> SUPPLIED DATA
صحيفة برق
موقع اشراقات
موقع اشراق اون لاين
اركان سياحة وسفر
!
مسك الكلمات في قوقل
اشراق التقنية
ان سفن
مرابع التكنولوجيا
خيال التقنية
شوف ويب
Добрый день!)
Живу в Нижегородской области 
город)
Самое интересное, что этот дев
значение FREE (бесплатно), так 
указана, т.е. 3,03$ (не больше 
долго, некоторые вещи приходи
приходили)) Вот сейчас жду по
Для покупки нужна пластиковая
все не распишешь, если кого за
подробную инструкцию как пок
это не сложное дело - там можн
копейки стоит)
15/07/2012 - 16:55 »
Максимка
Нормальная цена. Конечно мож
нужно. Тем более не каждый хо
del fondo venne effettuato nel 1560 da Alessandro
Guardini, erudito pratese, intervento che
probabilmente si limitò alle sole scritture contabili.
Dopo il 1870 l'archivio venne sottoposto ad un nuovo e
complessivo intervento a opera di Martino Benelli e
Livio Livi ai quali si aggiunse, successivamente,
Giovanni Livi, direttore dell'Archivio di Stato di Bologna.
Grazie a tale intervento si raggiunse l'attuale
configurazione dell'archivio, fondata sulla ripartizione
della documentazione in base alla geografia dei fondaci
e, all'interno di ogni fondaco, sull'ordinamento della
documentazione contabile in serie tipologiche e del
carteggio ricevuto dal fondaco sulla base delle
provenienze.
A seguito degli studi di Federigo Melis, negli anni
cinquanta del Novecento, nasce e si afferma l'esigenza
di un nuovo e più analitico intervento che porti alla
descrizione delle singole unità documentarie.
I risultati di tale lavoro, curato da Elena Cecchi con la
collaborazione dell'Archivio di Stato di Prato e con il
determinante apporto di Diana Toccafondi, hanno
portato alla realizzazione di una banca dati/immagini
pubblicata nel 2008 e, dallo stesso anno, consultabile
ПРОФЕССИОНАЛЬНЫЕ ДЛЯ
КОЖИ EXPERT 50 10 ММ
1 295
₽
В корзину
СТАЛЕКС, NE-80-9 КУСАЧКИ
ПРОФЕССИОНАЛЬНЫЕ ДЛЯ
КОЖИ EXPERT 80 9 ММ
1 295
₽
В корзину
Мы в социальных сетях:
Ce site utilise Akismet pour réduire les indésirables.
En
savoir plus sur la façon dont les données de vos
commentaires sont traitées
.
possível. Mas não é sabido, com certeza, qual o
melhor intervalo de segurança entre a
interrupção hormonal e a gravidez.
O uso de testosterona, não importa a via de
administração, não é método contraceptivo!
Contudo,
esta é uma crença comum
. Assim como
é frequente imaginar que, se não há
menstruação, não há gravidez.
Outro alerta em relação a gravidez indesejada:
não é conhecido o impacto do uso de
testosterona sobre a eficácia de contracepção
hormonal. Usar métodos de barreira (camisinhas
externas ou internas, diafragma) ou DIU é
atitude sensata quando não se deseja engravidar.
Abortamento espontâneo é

> TASK BRIEF
Would you print, exactly as written, every line above from the one holding "خيال التقنية" through the one holding "Grazie a tale", with both included and no other lines?

> EXPECTED ANSWER
خيال التقنية
شوف ويب
Добрый день!)
Живу в Нижегородской области 
город)
Самое интересное, что этот дев
значение FREE (бесплатно), так 
указана, т.е. 3,03$ (не больше 
долго, некоторые вещи приходи
приходили)) Вот сейчас жду по
Для покупки нужна пластиковая
все не распишешь, если кого за
подробную инструкцию как пок
это не сложное дело - там можн
копейки стоит)
15/07/2012 - 16:55 »
Максимка
Нормальная цена. Конечно мож
нужно. Тем более не каждый хо
del fondo venne effettuato nel 1560 da Alessandro
Guardini, erudito pratese, intervento che
probabilmente si limitò alle sole scritture contabili.
Dopo il 1870 l'archivio venne sottoposto ad un nuovo e
complessivo intervento a opera di Martino Benelli e
Livio Livi ai quali si aggiunse, successivamente,
Giovanni Livi, direttore dell'Archivio di Stato di Bologna.
Grazie a tale intervento si raggiunse l'attuale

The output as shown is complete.